[Saved data entries]
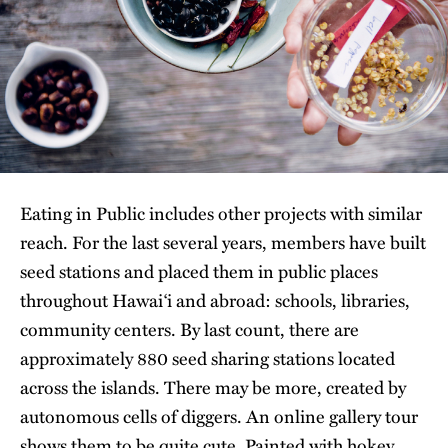
Eating in Public includes other projects with similar
reach. For the last several years, members have built
seed stations and placed them in public places
throughout Hawai‘i and abroad: schools, libraries,
community centers. By last count, there are
approximately 880 seed sharing stations located
across the islands. There may be more, created by
autonomous cells of diggers. An online gallery tour
shows them to be quite cute. Painted with hokey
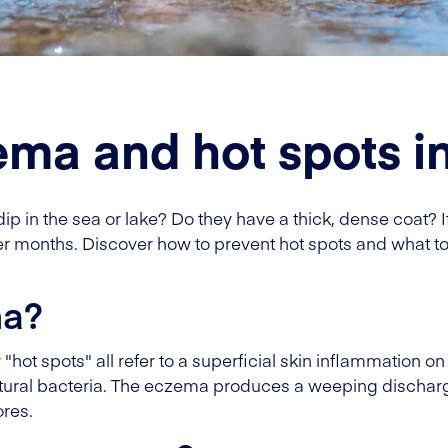
ma and hot spots i
 in the sea or lake? Do they have a thick, dense coat? I
months. Discover how to prevent hot spots and what to 
ma?
t spots" all refer to a superficial skin inflammation on 
tural bacteria. The eczema produces a weeping discharge
ores.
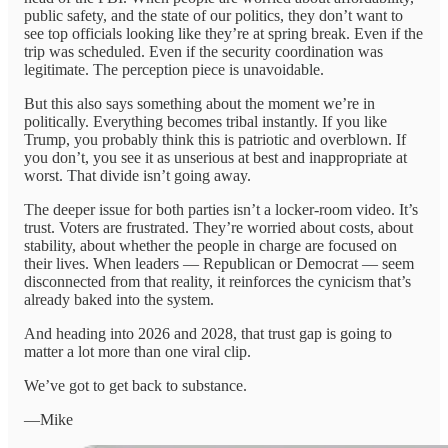
public safety, and the state of our politics, they don’t want to
see top officials looking like they’re at spring break. Even if the
trip was scheduled. Even if the security coordination was
legitimate. The perception piece is unavoidable.
But this also says something about the moment we’re in
politically. Everything becomes tribal instantly. If you like
Trump, you probably think this is patriotic and overblown. If
you don’t, you see it as unserious at best and inappropriate at
worst. That divide isn’t going away.
The deeper issue for both parties isn’t a locker-room video. It’s
trust. Voters are frustrated. They’re worried about costs, about
stability, about whether the people in charge are focused on
their lives. When leaders — Republican or Democrat — seem
disconnected from that reality, it reinforces the cynicism that’s
already baked into the system.
And heading into 2026 and 2028, that trust gap is going to
matter a lot more than one viral clip.
We’ve got to get back to substance.
—Mike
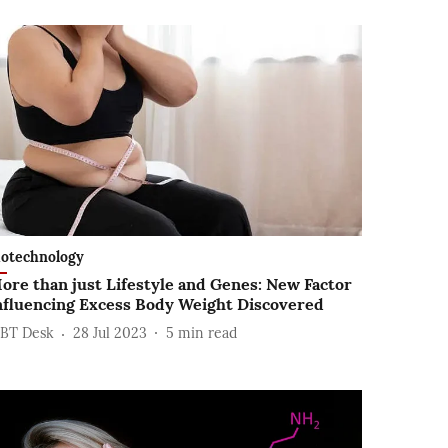
iotechnology
ore than just Lifestyle and Genes: New Factor
nfluencing Excess Body Weight Discovered
BT Desk
28 Jul 2023
5
min read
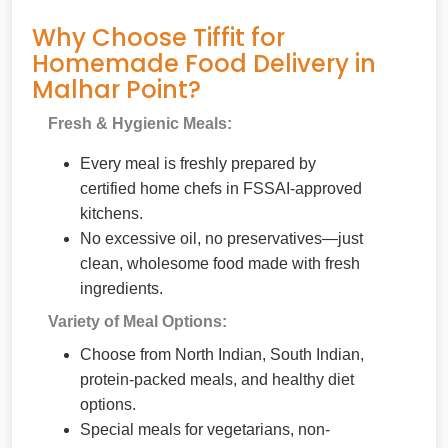
Why Choose Tiffit for
Homemade Food Delivery in
Malhar Point?
Fresh & Hygienic Meals:
Every meal is freshly prepared by
certified home chefs in FSSAI-approved
kitchens.
No excessive oil, no preservatives—just
clean, wholesome food made with fresh
ingredients.
Variety of Meal Options:
Choose from North Indian, South Indian,
protein-packed meals, and healthy diet
options.
Special meals for vegetarians, non-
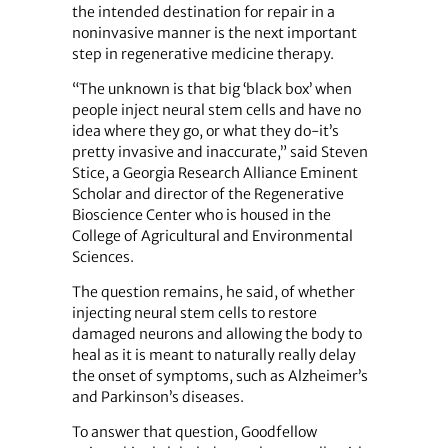
the intended destination for repair in a
noninvasive manner is the next important
step in regenerative medicine therapy.
“The unknown is that big ‘black box’ when
people inject neural stem cells and have no
idea where they go, or what they do-it’s
pretty invasive and inaccurate,” said Steven
Stice, a Georgia Research Alliance Eminent
Scholar and director of the Regenerative
Bioscience Center who is housed in the
College of Agricultural and Environmental
Sciences.
The question remains, he said, of whether
injecting neural stem cells to restore
damaged neurons and allowing the body to
heal as it is meant to naturally really delay
the onset of symptoms, such as Alzheimer’s
and Parkinson’s diseases.
To answer that question, Goodfellow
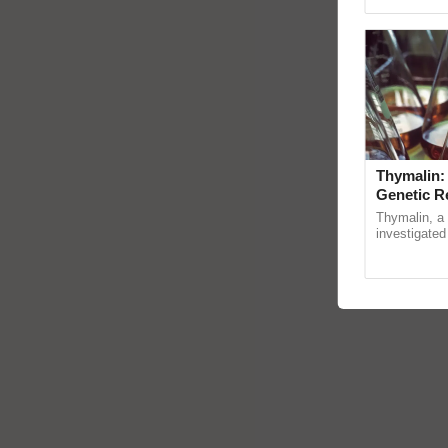
Genome Pers
Thymalin:
Genetic R
Thymalin, a 
investigated 
signaling, g
interactions, 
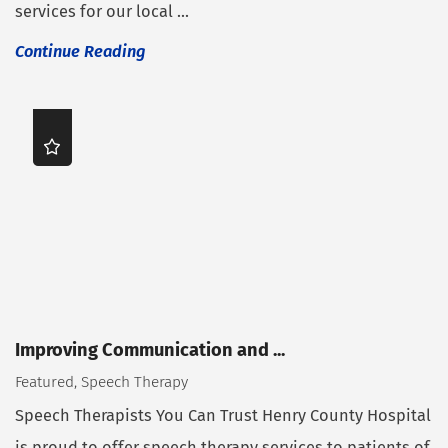
services for our local ...
Continue Reading
Improving Communication and ...
Featured, Speech Therapy
Speech Therapists You Can Trust Henry County Hospital
is proud to offer speech therapy services to patients of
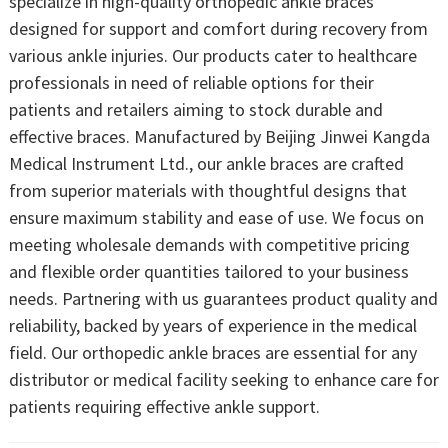
specialize in high-quality orthopedic ankle braces
designed for support and comfort during recovery from
various ankle injuries. Our products cater to healthcare
professionals in need of reliable options for their
patients and retailers aiming to stock durable and
effective braces. Manufactured by Beijing Jinwei Kangda
Medical Instrument Ltd., our ankle braces are crafted
from superior materials with thoughtful designs that
ensure maximum stability and ease of use. We focus on
meeting wholesale demands with competitive pricing
and flexible order quantities tailored to your business
needs. Partnering with us guarantees product quality and
reliability, backed by years of experience in the medical
field. Our orthopedic ankle braces are essential for any
distributor or medical facility seeking to enhance care for
patients requiring effective ankle support.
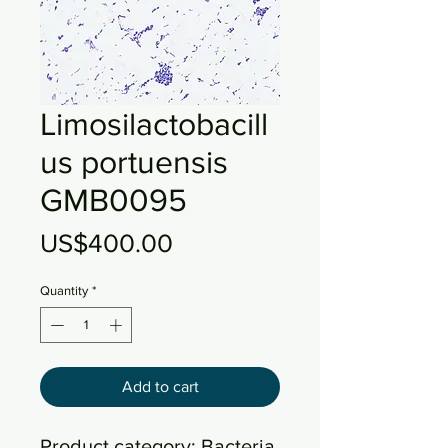
Limosilactobacill
us portuensis
GMB0095
Price
US$400.00
Quantity
*
Add to cart
Product category: Bacteria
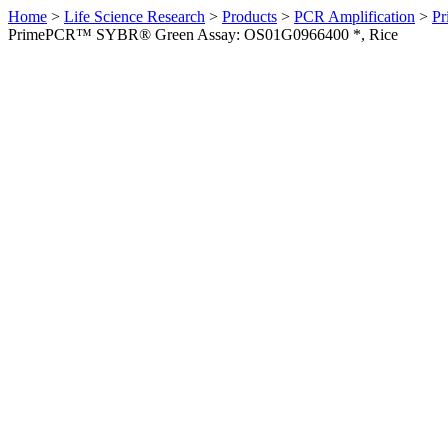
Home
>
Life Science Research
>
Products
>
PCR Amplification
>
Pr
PrimePCR™ SYBR® Green Assay: OS01G0966400 *, Rice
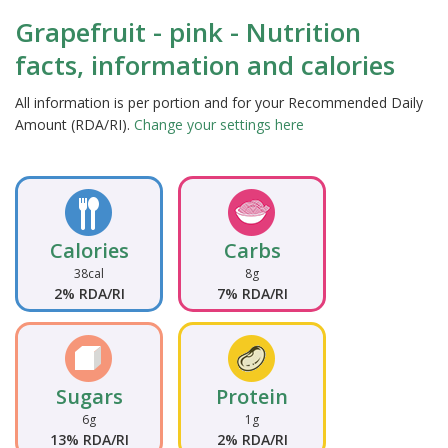
Grapefruit - pink - Nutrition
facts, information and calories
All information is per portion and for your Recommended Daily
Amount (RDA/RI).
Change your settings here
Calories
Carbs
38cal
8g
2% RDA/RI
7% RDA/RI
Sugars
Protein
6g
1g
13% RDA/RI
2% RDA/RI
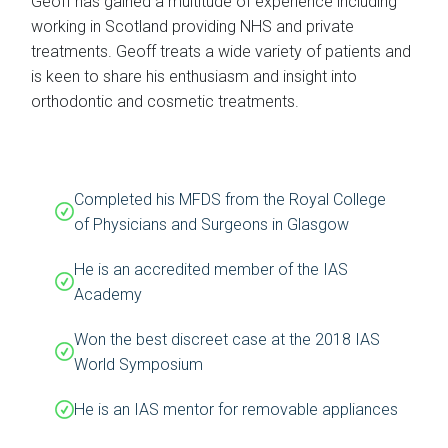
Geoff has gained a multitude of experience including
working in Scotland providing NHS and private
treatments. Geoff treats a wide variety of patients and
is keen to share his enthusiasm and insight into
orthodontic and cosmetic treatments.
Completed his MFDS from the Royal College
of Physicians and Surgeons in Glasgow
He is an accredited member of the IAS
Academy
Won the best discreet case at the 2018 IAS
World Symposium
He is an IAS mentor for removable appliances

## What to work on
Whenever a line above includes the string "question", copy it.

## Task output
The question remains, he said, of whether
To answer that question, Goodfellow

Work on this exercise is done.